Chapter 5. Proxy Mode

Using Jolokia in proxy mode enables for agentless operation on the target server. A dedicated agent deployment proxies by accepting Jolokia requests as input, translating them to JSR-160 requests for the target. This setup is described in Chapter 2, Architecture. As noted there, the real target is given within the original request, which must be sent as a POST request.

Agents of all types support the proxy mode. However, since one has usually the free choice of platform for a dedicated Jolokia proxy, an enviroment optimized for HTTP communication should be used. These are either servlet container or JEE server hosting the WAR agent or an OSGi runtime with an OSGi HttpService (which in turn is typically based on an embedded serlvet container like Tomcat or Jetty). The two other agents, the Mule and JVM agents are not that well suited for this job.

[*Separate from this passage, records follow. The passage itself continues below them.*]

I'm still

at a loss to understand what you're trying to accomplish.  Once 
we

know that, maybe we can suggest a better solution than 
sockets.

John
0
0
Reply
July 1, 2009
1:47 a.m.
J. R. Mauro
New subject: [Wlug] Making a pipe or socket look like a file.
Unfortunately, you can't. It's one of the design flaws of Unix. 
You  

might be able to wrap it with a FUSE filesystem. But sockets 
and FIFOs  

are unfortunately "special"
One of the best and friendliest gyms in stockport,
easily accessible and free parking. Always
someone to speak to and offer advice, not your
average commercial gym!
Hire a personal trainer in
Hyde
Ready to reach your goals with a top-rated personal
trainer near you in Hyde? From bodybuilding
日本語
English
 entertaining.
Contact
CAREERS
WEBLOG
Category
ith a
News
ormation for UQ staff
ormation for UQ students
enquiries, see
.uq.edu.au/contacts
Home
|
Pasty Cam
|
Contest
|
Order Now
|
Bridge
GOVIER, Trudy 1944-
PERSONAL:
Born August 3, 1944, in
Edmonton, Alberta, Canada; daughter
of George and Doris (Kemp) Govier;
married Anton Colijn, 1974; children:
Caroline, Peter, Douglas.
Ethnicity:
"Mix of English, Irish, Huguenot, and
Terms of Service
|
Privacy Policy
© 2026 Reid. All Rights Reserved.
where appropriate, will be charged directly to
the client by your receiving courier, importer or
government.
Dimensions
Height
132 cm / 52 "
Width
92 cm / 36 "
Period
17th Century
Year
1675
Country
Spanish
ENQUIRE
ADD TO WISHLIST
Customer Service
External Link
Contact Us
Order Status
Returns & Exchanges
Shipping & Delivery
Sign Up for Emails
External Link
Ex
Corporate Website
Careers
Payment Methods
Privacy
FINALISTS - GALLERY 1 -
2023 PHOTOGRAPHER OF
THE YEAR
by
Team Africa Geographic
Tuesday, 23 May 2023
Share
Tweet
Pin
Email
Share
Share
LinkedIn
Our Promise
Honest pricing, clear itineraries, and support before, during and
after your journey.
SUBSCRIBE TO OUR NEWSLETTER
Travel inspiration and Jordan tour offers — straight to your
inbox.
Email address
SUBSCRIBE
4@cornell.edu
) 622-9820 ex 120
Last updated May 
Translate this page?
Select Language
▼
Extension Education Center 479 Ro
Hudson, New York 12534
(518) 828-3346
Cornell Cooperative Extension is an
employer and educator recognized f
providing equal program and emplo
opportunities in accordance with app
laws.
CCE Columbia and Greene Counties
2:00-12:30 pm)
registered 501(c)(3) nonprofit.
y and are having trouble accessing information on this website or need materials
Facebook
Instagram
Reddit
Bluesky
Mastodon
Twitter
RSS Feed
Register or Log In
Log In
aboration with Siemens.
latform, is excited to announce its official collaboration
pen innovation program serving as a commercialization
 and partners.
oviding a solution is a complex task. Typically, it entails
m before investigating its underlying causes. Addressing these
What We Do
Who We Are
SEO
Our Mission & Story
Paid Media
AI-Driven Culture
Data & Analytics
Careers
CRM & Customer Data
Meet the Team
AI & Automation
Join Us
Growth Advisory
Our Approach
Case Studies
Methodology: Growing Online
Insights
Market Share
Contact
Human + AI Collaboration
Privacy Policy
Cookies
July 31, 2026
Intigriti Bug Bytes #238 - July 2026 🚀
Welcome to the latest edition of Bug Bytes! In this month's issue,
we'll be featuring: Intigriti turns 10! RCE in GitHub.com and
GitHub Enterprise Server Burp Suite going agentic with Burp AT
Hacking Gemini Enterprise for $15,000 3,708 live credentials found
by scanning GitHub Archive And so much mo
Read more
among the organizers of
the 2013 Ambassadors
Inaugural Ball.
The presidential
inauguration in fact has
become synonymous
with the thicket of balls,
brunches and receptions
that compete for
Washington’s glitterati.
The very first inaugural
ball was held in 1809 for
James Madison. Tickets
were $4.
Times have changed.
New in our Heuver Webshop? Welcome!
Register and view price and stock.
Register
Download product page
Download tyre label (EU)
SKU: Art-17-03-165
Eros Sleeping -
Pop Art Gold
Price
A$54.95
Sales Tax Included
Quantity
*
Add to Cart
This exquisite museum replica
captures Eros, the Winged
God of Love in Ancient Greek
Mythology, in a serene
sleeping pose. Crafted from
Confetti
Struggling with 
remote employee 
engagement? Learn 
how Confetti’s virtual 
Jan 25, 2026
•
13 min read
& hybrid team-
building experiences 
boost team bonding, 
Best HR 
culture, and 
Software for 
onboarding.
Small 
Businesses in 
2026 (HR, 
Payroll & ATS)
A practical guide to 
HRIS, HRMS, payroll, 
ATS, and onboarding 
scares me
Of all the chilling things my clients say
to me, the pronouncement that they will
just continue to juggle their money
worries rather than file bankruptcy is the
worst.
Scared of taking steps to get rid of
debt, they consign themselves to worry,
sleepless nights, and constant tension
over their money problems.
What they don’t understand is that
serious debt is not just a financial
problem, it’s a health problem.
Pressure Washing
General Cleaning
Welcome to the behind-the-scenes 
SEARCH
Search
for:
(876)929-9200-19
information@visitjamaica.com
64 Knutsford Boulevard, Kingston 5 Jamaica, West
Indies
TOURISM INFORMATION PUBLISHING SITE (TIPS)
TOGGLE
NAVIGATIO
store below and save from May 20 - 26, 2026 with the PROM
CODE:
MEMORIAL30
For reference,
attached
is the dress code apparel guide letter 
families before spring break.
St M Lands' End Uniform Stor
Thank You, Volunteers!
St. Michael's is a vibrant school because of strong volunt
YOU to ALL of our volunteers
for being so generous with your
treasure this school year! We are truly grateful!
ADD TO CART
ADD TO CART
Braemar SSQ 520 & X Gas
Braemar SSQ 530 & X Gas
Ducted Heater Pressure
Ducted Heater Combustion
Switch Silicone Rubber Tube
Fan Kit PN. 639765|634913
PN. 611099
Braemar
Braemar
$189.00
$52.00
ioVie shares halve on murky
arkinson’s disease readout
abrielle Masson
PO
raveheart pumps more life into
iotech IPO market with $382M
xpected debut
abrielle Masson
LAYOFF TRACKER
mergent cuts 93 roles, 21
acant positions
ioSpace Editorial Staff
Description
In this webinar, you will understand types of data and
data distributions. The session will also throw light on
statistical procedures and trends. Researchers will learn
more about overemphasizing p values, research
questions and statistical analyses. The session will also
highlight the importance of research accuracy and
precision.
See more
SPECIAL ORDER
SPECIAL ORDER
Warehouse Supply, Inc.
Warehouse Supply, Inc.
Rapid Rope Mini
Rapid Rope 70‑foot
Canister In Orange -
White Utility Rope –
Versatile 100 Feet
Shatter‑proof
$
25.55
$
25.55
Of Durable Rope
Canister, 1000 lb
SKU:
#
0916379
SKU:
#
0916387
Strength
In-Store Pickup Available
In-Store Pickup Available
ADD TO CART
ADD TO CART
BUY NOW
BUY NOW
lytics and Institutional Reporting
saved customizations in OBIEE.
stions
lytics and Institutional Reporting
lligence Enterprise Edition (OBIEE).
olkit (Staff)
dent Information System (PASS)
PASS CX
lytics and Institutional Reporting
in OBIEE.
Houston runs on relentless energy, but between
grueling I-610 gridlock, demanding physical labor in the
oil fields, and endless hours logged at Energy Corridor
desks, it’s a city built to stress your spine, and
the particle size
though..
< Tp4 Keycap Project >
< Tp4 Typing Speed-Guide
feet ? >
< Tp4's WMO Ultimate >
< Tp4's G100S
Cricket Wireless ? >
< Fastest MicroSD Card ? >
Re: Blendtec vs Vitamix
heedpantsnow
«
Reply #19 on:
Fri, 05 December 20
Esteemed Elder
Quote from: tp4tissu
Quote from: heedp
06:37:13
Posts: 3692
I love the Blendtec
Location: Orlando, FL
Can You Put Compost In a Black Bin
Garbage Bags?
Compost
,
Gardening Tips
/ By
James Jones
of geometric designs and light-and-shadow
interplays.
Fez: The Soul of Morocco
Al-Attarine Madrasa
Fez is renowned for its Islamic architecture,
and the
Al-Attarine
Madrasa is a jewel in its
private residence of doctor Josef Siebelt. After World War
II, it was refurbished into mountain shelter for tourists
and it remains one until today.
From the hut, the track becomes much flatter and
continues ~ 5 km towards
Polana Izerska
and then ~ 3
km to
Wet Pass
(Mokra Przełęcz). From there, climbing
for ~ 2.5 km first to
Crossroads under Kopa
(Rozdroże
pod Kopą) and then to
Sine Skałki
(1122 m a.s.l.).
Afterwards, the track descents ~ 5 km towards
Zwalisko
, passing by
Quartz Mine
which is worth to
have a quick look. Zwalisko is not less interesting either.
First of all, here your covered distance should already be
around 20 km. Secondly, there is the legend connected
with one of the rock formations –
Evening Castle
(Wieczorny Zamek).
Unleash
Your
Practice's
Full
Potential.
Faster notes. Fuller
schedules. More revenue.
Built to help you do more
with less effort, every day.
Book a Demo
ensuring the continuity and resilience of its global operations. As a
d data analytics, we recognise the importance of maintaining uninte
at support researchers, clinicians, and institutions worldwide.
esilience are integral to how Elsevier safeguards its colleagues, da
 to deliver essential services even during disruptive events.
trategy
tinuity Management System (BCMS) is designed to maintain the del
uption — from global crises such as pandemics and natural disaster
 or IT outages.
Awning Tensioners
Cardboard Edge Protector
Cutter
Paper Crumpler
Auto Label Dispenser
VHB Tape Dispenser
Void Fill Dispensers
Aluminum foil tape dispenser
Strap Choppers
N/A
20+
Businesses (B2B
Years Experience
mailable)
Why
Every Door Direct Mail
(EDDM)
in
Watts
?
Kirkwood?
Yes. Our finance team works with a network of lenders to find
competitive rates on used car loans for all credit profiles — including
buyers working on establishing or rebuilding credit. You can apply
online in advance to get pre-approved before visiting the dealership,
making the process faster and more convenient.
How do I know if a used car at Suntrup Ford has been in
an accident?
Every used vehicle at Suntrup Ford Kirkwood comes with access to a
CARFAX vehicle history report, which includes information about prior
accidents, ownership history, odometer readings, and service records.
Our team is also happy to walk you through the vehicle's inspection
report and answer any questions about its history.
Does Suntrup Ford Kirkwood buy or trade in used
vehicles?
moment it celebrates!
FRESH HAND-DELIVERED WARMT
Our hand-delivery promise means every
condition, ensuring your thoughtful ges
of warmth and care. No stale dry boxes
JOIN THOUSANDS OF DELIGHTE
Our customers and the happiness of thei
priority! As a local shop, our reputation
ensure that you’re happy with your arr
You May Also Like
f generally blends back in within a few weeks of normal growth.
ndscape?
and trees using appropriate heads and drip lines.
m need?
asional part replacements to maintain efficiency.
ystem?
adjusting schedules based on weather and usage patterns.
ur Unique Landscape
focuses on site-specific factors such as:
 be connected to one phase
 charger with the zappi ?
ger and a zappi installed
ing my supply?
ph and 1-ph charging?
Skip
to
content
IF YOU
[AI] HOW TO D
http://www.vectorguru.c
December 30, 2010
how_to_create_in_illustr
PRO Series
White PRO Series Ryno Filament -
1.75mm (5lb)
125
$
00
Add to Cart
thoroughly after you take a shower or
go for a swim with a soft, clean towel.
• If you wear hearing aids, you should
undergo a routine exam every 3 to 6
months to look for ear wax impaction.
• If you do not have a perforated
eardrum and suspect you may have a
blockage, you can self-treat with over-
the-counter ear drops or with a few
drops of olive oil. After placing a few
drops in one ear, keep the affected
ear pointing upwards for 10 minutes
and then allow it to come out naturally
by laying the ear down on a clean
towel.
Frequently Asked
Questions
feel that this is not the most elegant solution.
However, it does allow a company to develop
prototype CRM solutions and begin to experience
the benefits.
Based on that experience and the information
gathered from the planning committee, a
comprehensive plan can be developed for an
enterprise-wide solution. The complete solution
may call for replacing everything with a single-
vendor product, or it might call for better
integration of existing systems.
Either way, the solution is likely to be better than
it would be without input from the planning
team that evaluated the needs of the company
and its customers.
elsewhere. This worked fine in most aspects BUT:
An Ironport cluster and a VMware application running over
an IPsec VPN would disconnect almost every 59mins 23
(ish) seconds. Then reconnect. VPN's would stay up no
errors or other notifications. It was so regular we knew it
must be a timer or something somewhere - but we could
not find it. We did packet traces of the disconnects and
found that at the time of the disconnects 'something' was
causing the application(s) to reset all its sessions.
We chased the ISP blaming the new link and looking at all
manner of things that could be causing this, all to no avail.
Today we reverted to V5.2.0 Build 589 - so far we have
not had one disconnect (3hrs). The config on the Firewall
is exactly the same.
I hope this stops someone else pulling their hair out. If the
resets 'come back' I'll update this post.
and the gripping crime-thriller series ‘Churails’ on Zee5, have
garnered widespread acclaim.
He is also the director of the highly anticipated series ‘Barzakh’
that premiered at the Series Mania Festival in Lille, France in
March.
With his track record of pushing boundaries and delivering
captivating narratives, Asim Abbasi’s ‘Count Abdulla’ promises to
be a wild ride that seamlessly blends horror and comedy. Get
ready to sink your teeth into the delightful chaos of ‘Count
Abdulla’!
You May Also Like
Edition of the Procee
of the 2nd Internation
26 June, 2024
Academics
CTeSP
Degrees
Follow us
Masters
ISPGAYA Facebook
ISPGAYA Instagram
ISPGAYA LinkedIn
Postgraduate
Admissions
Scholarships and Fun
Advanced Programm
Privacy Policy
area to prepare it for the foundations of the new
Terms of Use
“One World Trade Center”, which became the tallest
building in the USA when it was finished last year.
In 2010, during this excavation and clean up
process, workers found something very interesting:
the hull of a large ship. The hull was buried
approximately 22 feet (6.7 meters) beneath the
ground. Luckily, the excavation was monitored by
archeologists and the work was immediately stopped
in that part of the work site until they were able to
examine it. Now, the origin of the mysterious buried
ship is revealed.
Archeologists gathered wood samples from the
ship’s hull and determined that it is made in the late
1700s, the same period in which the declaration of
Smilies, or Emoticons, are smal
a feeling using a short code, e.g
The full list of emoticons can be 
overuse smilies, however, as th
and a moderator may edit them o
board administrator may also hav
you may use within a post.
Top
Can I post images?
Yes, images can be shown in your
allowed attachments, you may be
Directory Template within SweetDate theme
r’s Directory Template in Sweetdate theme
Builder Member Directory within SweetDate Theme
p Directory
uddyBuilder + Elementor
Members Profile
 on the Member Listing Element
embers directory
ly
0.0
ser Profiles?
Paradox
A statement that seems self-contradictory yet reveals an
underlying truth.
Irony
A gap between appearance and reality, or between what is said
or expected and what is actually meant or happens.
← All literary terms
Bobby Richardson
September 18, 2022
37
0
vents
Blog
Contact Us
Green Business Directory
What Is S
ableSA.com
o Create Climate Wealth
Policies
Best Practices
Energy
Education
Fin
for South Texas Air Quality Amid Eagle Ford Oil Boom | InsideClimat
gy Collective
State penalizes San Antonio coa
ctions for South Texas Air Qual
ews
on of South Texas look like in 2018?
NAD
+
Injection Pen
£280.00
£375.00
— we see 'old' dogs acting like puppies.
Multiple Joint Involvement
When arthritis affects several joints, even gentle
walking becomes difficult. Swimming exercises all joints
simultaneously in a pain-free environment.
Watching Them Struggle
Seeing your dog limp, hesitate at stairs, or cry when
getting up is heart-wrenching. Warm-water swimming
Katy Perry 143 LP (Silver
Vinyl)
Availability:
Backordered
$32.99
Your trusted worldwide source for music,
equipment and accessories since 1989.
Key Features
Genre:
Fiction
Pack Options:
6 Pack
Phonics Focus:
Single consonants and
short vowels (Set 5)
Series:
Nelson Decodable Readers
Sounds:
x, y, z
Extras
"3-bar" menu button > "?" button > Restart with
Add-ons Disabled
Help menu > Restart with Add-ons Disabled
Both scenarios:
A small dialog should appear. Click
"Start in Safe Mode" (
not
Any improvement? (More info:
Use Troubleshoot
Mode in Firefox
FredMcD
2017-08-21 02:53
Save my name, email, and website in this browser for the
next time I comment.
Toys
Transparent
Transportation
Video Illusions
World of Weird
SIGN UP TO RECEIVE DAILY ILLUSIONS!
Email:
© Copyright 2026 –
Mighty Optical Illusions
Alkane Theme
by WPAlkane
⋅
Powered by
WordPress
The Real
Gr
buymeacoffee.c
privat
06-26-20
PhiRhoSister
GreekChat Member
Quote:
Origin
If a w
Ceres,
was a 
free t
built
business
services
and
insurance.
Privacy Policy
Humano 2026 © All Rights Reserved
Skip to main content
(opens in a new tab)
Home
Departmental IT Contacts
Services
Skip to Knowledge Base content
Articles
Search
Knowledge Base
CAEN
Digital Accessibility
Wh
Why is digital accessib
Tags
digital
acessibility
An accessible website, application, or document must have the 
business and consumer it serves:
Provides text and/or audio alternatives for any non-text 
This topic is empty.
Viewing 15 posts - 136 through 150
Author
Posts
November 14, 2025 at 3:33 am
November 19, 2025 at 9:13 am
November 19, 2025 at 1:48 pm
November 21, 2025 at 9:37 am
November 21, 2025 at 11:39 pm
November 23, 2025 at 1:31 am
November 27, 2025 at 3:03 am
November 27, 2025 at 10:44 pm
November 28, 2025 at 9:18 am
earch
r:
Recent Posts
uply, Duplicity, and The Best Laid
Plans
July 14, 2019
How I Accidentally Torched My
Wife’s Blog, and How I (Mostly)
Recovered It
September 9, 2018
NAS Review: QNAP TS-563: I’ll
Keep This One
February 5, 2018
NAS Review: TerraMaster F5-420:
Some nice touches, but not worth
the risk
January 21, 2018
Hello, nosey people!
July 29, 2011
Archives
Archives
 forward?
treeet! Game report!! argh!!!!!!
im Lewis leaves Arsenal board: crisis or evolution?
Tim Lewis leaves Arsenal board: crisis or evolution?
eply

All client libraries (jmx4perl, Java and Javascript) support the usage of proxy mode in its API.

5.1. Limitations of proxy mode

The proxy mode has some limitations compared to the direct agent mode, so it is recommended to use a direct agent deployment if possible. The limitations are:

  • There is no automatic merging of JMX MBeanServers as in the case of the direct mode. Most application servers uses their own MBeanServer in addition to the PlatformMBeanServer (which is always present). Each MBean is registered only in one MBeanServer. The choice of which MBeanServer to use has to be given up front, usually as a part of the JMX Service URL. But even then (as it is the case for JBoss 5.1) you might run into problems when selecting the proper MBeanServer.
  • Proxying adds an additional remote layer which causes additional problems. I.e. the complex operations like list might fail in the proxy mode because of serialization issues. E.g. for JBoss it happens that certain MBeanInfo objects requested for the list operation are not serializable. This is a bug of JBoss, but I expect similar limitations for other application servers as well.
  • Certain workarounds (like the JBoss "can not find MXBeans before MBeanInfo has been fetched" bug) works only in agent mode.
  • It is astonishingly hard to set up an application server for JSR-160 export. And there are even cases (combinations of JDK and AppServer Version) which don't work at all properly (e.g. JDK 1.5 and JBoss 5). For certain application servers, detailed setup instructions are published at our blog.